Artist Statement

As a visual artist, I take a research-driven approach that combines printmaking and literary texts. My collages incorporate imagery of pre-historical archeological sites and their post-classical texts; in particular, islands of human habitation in the Mediterranean Basin like Sardinia, Cyprus, and Malta, or sites on the peninsulas of the Baltic Sea, where the evidence of pre-history still maintains its hold on the modern landscape. 

Traced aerial maps serve as building blocks for the work and I organize each series around the same archeological site. I think of collaged interventions as a process of reverse excavation and interpretation, where material history is fused into layers, creating a contemporary palimpsest. Completed pieces begin a new life as an object of inscription, erasure, and memory. I experience repeated encounters with an image as a form of ritual, and my redress of that image as indicative of the deepening that ritual offers. Over time, my work becomes an act of modern pilgrimage.

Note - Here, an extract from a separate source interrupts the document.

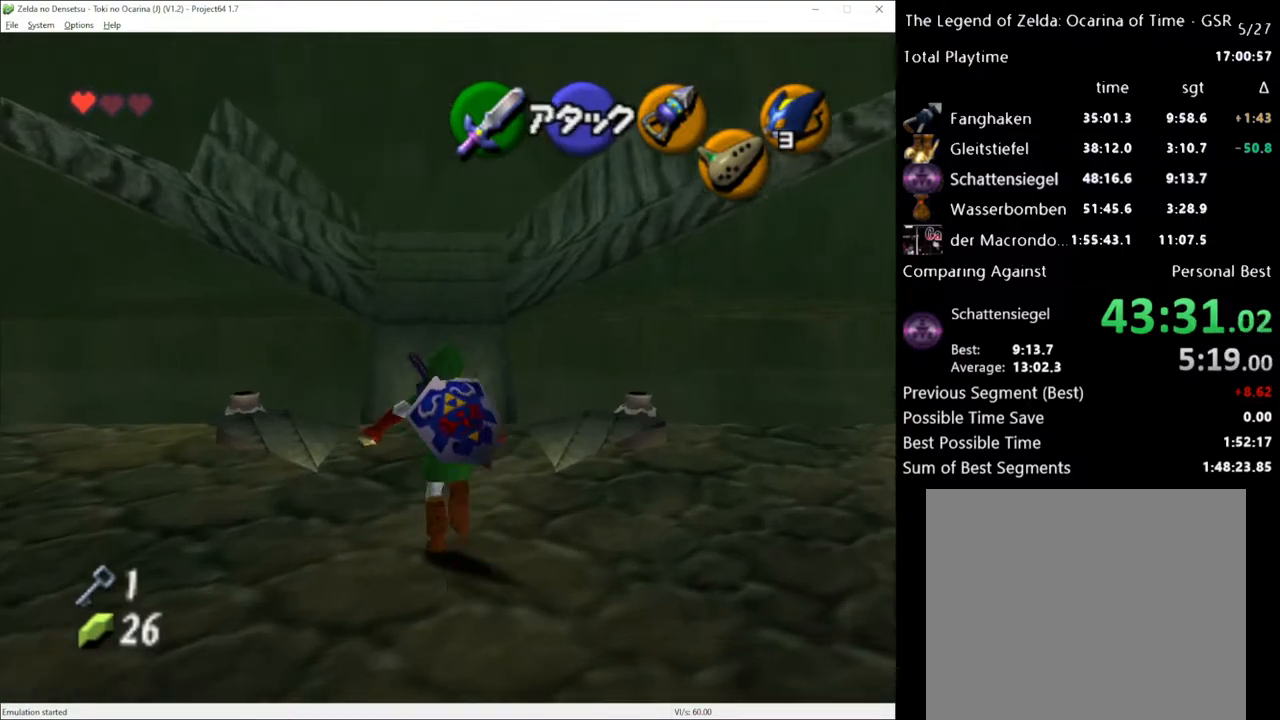
{"buttons": [], "left_stick": "up", "right_stick": "center", "events": [[83, "A", "up"]]}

Each series utilizes a unique combination of site images and texts. My research includes in situ experiences of each archeological site and combines physical modeling and a deep-listening practice. Experience of a site is crucial to realizing a form. Upon return to the studio, the process is sensitized to what I have absorbed about a place–its material properties, purposes as defensive or burial, cardinal orientation to light, placement to water source, the social function of its spaces, and its record of growth and decay. I then choose a literary text that shares geographical origins to the site, and addresses themes of materiality, language, impermanence, and home.

Taken together, my work brings ancient, pre-literate ways of imagining into conversation with contemporary poetics, questioning the permanence of monumental spaces and suggesting new ways of returning to and understanding place.